Por Marilys Suarez Moreno
El estallido del 10 de octubre de 1868 y el rápido avance de la insurrección por los territorios de Oriente, Camagüey y Las Villas, con su inevitable repercusión en La Habana, llevaron la guerra a todo el país. Aquella acción de dignidad y rebeldía se insertó con letras de gloria en la historia cubana.
Amanecía, aquel sábado 10 de octubre de 1868 cuando el dueño del ingenio La Demajagua, Carlos Manuel de Céspedes y del Castillo, se reunió con el grupo de campesinos y hacendados que lo esperaban en el batey, y les hizo jurar perecer en la contienda antes que retroceder en la lucha emprendida.
Al darles la libertad a sus esclavos, los instó también a luchar por su emancipación total. Así, junto a la bandera de la independencia absoluta, izaba la de la justicia social la cual tenía que partir necesariamente de la abolición de la esclavitud.
Por sí solo había tomado la audaz decisión de adelantar la fecha de inicio de la insurrección para ese día 10 y no más adelante como entendían la mayoría de los complotados, pues era consciente de que los conspiradores eran vigilados de cerca por las autoridades coloniales y de ser detenidos la revolución se daría al traste. Se urgía del fuego antes de que la pólvora se mojara por tardanza o indecisión, dijo.
Explicada su decisión, presentó la bandera bordada esa madrugada por Cambula, una joven residente en su ingenio, y bajo la cual lucharían. Después leyó el Manifiesto de la Junta Revolucionaria, que constituía el programa de lucha de la guerra y los objetivos perseguidos.
”Constituir en Cuba una nación independiente, porque así cumple a la grandeza de su futuro destino y para tender un brazo amigo y un corazón fraternal a todos los demás pueblos”.
Comenzó así la primera y más larga de nuestras luchas, iniciándose la forja de una nación con su carga de heroísmo y que incendió con su accionar, la llama inextinguible de la rebeldía patria.

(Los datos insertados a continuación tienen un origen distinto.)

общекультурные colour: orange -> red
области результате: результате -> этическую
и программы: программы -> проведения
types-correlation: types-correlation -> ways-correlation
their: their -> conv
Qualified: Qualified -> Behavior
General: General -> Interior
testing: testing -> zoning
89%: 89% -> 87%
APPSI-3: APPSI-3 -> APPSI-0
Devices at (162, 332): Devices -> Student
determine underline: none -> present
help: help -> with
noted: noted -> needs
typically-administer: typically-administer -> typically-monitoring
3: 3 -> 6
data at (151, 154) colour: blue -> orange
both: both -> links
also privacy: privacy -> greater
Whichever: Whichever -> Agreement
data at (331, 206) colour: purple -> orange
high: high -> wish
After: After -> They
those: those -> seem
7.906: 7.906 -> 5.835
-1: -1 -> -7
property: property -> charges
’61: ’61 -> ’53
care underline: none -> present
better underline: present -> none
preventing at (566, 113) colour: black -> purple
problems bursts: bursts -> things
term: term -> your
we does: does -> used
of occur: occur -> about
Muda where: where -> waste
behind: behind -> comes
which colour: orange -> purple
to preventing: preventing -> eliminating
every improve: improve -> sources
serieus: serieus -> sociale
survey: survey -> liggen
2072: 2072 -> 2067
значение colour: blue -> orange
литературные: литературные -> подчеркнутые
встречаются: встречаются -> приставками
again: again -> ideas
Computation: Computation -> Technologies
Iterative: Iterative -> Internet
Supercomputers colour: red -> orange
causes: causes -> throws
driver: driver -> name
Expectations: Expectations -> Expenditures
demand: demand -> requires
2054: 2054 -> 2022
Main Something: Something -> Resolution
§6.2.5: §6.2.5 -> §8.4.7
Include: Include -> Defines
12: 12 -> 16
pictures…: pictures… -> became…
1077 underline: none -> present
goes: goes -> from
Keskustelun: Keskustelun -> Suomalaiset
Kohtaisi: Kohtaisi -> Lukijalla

El abogado bayamés tuvo la clara percepción de que era preciso no dilatar el levantamiento y aprovechar la difícil situación política imperante en España y, apoyado por los tuneros, determinó el inicio del proceso revolucionario cubano en la fecha señalada: 10 de Octubre de 1868. Su intransigencia revolucionaria y la nación que forjo entre reveses y victorias devendrían paradigma y esencia de nuestra nacionalidad.
De ideas políticas éticas y morales y hombre de imperturbable valor, el Padre Fundador de la nación cubana, se enfrentó con serena firmeza a las más difíciles y peligrosas situaciones, como encabezar un movimiento independentista cuando aún no éramos una nación históricamente formada, e incluso quedarse solo con un puñado de hombres.
En ese instante, ante las palabras de un combatiente desmoralizado por aquella primera derrota acaecida un día después de iniciada la guerra, le dijo con determinación de lucha: “Aun quedamos 12 hombres, bastan para hacer la independencia de Cuba”.
Gracias a la decisión de El Hombre de Mármol, como lo llamó Martí, se aceleró el levantamiento en Camagüey y la insurrección se extendió por el Oriente del país, vinculando los intereses cubanos a la abolición de la esclavitud.
El abogado bayamés que desafió a la Corona española con su declaración de guerra y les otorgó a los esclavos el derecho a ser libres e iguales, nunca abjuró de la lucha iniciada, consciente de que la independencia se conquistaba con el machete y las balas. Y dio el ejemplo sacrificando fortuna, posición y familia.
Como dijo Fidel en certeras palabras, Céspedes “simbolizó la dignidad y rebeldía de un pueblo que comenzaba a nacer en la historia”.
La epopeya iniciada el 10 de Octubre de 1868 encendió la llama inagotable de la rebeldía y su ejemplo perpetuo, pero cuánto dolor hubo de soportar aquel hombre íntegro, marcado por los desgarramientos, agravios, las intrigas y las humillaciones. Y así asumió su destino quien había hecho todo por la patria, señalando oportunos andares.